Masjid adalah rumah Allah. Dari tempat itulah, pancaran hikmah menyebar ke sekitar. Cahaya Allah yang membawa pesan kebaikan bagi seluruh alam. Sesuai dengan hakekat Allah yang Maha Pengasih dan Maha Penyayang. Nur yang membimbing manusia dari kegelapan hati dan pikiran menuju pencerahan. Mengajarkan manusia meninggalkan perilaku negatif dan mengubahnya dengan tindakan positif. Maka, tidak pantas jika tempat ibadah justru membawa aura negatif berupa kesempitan dan kebencian. Masjid tidak boleh digunakan untuk menjauhkan manusia dari sifat-sifat kebaikan. Mengajak manusia untuk membenci manusia lain, menebalkan permusuhan, dan membenarkan perpecahan. Apalagi hal tersebut dilakukan demi kepentingan pragmatis. Penggunaan masjid untuk hal-hal negatif ini perlu diwaspadai sehingga masjid benar-benar memberi keberkahan untuk semua.

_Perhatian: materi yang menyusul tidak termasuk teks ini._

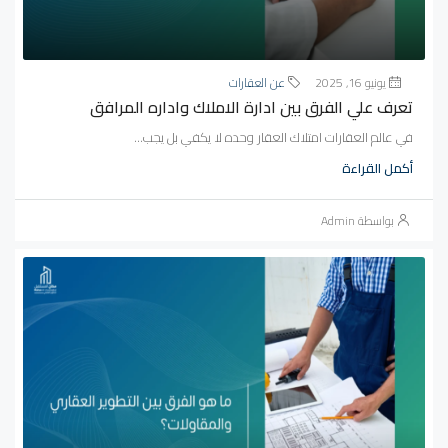
يونيو 16, 2025
عن العقارات
تعرف علي الفرق بين ادارة الاملاك واداره المرافق
في عالم العقارات امتلاك العقار وحده لا يكفي بل يجب...
أكمل القراءة
بواسطة Admin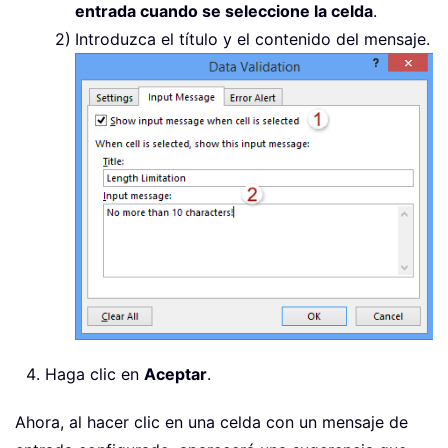
entrada cuando se seleccione la celda
.
Introduzca el título y el contenido del mensaje.
Haga clic en
Aceptar
.
Ahora, al hacer clic en una celda con un mensaje de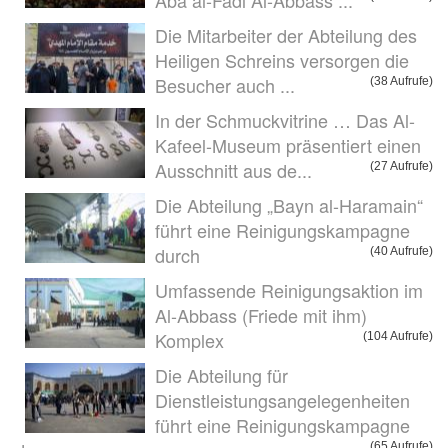
Aba al-Fadl Al-Abbass ...
Die Mitarbeiter der Abteilung des
Heiligen Schreins versorgen die
Besucher auch ...
(38 Aufrufe)
In der Schmuckvitrine … Das Al-
Kafeel-Museum präsentiert einen
Ausschnitt aus de...
(27 Aufrufe)
Die Abteilung „Bayn al-Haramain“
führt eine Reinigungskampagne
durch
(40 Aufrufe)
Umfassende Reinigungsaktion im
Al-Abbass (Friede mit ihm)
Komplex
(104 Aufrufe)
Die Abteilung für
Dienstleistungsangelegenheiten
führt eine Reinigungskampagne
(65 Aufrufe)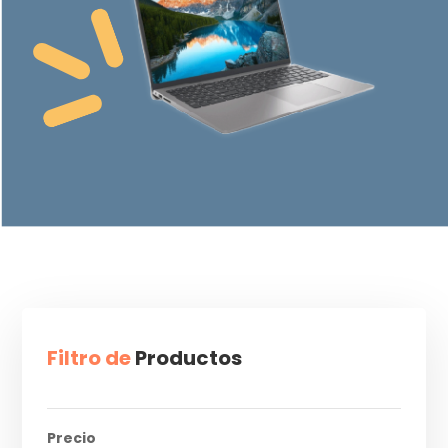
Filtro de
Productos
Precio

Allah dengan tegas melarang agar masjid tidak digunakan untuk hal-hal yang buruk. “Dan ada orang yang mendirikan masjid untuk menimbulkan kemudharatan, untuk kekufuran, dan memecah belah antara orang-orang mukmin serta menunggu kedatangan orang yang telah memerangi Allah dan Rasulnya sejak dahulu. Mereka sesungguhnya bersumpah “kami tidak menghendaki selain kebaikan.” Dan Allah menjadi saksi bahwa sesungguhnya mereka itu adalah pendusta dalam sumpahnya” (at-Taubah ayat 107). Ayat ini menjadi peringatan agar masjid tidak digunakan untuk hal berikut: menimbulkan efek buruk (mudharat), menjadikan seseorang menolak kebenaran (kufur), dan memecah belah. Ayat ini juga memberi pelajaran adanya para pendusta yang menggunakan masjid untuk menyebarkan keburukan.

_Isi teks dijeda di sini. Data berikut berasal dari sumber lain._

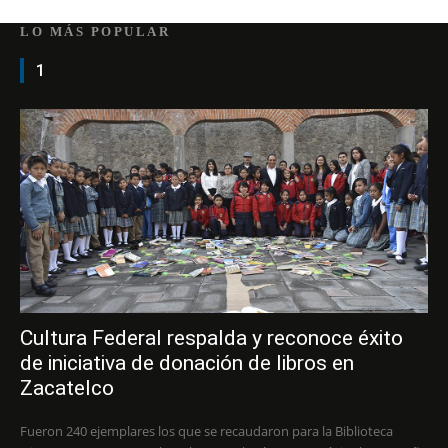
LO MÁS POPULAR
1
Cultura Federal respalda y reconoce éxito
de iniciativa de donación de libros en
Zacatelco
Fueron 240 ejemplares los que se recaudaron para la Biblioteca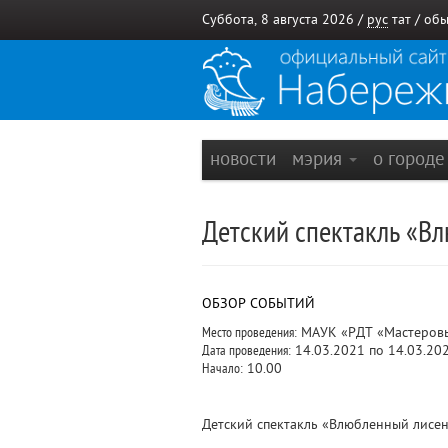
Суббота, 8 августа 2026 /
рус
тат
/
обы
новости
мэрия
о город
Детский спектакль «В
ОБЗОР СОБЫТИЙ
Место проведения:
МАУК «РДТ «Мастеровые
Дата проведения:
14.03.2021 по 14.03.20
Начало:
10.00
Детский спектакль «Влюбленный лисен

Masjid yang sesungguhnya, niscaya akan memberikan ketenangan bagi orang yang beraktivitas di dalamnya. Saat membaca al-Quran, didapatinya ajaran kebaikan. Ketika mendengarkan tausyiah, ada keinginan untuk memperbaiki sikap dan perilaku. Takkala mengikuti halaqah, yang diserap adalah kebajikan dalam beragama. Hal ini sesuai dengan firman Allah, “Tidaklah berkumpul sekelompok orang di salah satu rumah Allah. Mereka membaca al-Quran dan saling mempelajarinya diantara mereka, melainkan turun ketenangan atas mereka. Mereka akan diliputi rahmat, dan para malaikat hadir menegelilingi mereka serta Allah menyebut nama mereka di hadapan para malaikat yang berada di sisi-Nya (HR. Muslim).

Urgensi masjid untuk menyebarkan Islam yang damai perlu kembali digalakkan. Sebab kini, ada kecenderungan masjid disalahgunakan untuk kepentingan segelintir pihak. Akibatnya, masjid bukan menjadi tempat bersatunya masyarakat. Secara perlahan, masjid pun akan menjadi eksklusif. Sebab hanya kelompok dengan kepentingan yang sama saja yang merasa nyaman mengunjunginya. Sementara pihak lain dengan pandangan berbeda, akan tidak sreg dengan masjid tersebut. Kondisi ini tidak boleh dibiarkan. Masjid harus mampu merangkul beragam kepentingan jamaahnya. Pengurusnya tidak boleh bersikap partisan dan memiliki kecenderungan kepentingan tertentu. Apalagi anti dengan perbedaan.

Untuk menjaga masjid tetap sesuai dengan fungsinya, ada beberapa hal yang bisa dilakukan. Pertama, pengurus masjid (takmir) perlu mengetahui tentang keberagaman jamaahnya. Bahwa masyarakat memiliki pandangan yang berbeda-beda. Termasuk pandangan politik. Maka takmir tidak boleh memiliki kecenderungan terhadap politik tertentu. Apalagi jika mengkampanyekan pilihan politik. Sikap netral adalah sikap yang harus ditunjukan pengelola masjid. Kedua, pengelola masjid harus selektif dalam mengundang penceramah/pembicara. Apalagi jika materi yang disampaikan mengandung ajaran-ajaran negatif (seperti legitimasi melakukan kekerasan, mengingkari pluralitas, dsb). Masih banyak penceramah yang baik dan memberikan inspirasi bagi umat. Mereka inilah yang perlu diberi ruang untuk memberikan materi. Dengan hal inilah, kita berharap masjid menjadi simpul persatuan. Masyarakat pun menjadi nyaman beribadah di masjid karena menyebarkan kesejukan.